It's set: Ron Paul will appear at UNC's Carmichael Auditorium, Friday May 2 at 3:30 PM.

Paul will meet with the press from 3:00 to 3:30pm in an auditorium press room.

Previously: Carroll ain't big enough to hold 'em all.

Don't forget -- tonight is the big Send Them to Cannes fundraiser, featuring Walrus, Evan Olson, Mark Kano, Chris Carroll, Mike Garrigan and more.

Food, too.

Rooftop bar at The Greene Street Club from 5-10.

$5.00 gets you in the door.

UPDATE:

Sharp_dressed_man Yost_and_clarey Sharp-dressed man Brian Clarey works the crowd; alt-media machers Clarey and Scott Yost plot world domination. I had to bail early, but it will be going on for a while yet.

"The core credibility of war reporting by Brian Williams and NBC News has been severely undermined by a major NYT expose. That story involves likely illegal behavior by the Pentagon, in which NBC News appears to have been complicit, resulting in the deceitful presentation of highly biased and conflicted individuals as 'independent' news analysts. Yet they refuse to tell their viewers about any of this, and refuse to address any of the questions that have been raised." More here.

Robo-calls in NC aimed at voter suppression?

UPDATE: AG Cooper is on the case.

Q-Notes interviewed Obama and Clinton.

Clinton: "I believe gay and lesbian couples should have all the same rights, responsibilities, and benefits as all Americans. As President, I will work to ensure that all Americans in committed relationships have equal benefits - from health insurance and life insurance, property rights, and more - through civil unions."

Obama: "The State of North Carolina has recently taken an important step forward by including equal hospital visitation rights for the loved ones of all North Carolinians, including LGBT people, in its Patients’ Bill of Rights...As for the other rights that same-sex couples still lack, I believe LGBT Americans are entitled to the same rights and benefits as straight couples and I will fight for equality as president."

Sounds good to me.

Ian McKellen will reprise his role as Gandalf in the upcoming Hobbit movies.

He's really good at pretending, Sir Ian is:

GDP numbers better than estimates.

Definitely better than bad news, of which there is still plenty.

Assessing the readiness of the Iraqi army.

Saul Hansell tries to decode rumors about a subsidized 3G iPhone.

Albert Hofmann, creator of LSD, dies at 102.

Jim Fixx died at 52. Draw your own conclusions.

From Hofmann's "LSD -- My Problem Child":  Of greatest significance to me has been the insight that I attained as a fundamental understanding from all of my LSD experiments: what one commonly takes as "the reality," including the reality of one's own individual person, by no means signifies something fixed, but rather something that is ambiguous—that there is not only one, but that there are many realities, each comprising also a different consciousness of the ego.

TASK DIRECTIONS
In one to three sentences, explain why the quoted passage in the blog post says the credibility of war reporting by Brian Williams and NBC News has been severely undermined. These items have no connection to the blog post.

Entries taken from a collection:
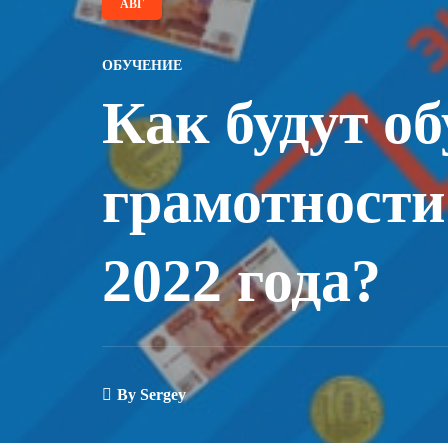
АВГ
ОБУЧЕНИЕ
Как будут о
грамотности
2022 года?
By
Sergey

EXPECTED ANSWER
A major NYT exposé reported likely illegal behavior by the Pentagon, in which NBC News appears to have been complicit. That behavior resulted in highly biased and conflicted individuals being deceitfully presented as "independent" news analysts. NBC also refuses to tell its viewers about this or to address the questions that have been raised.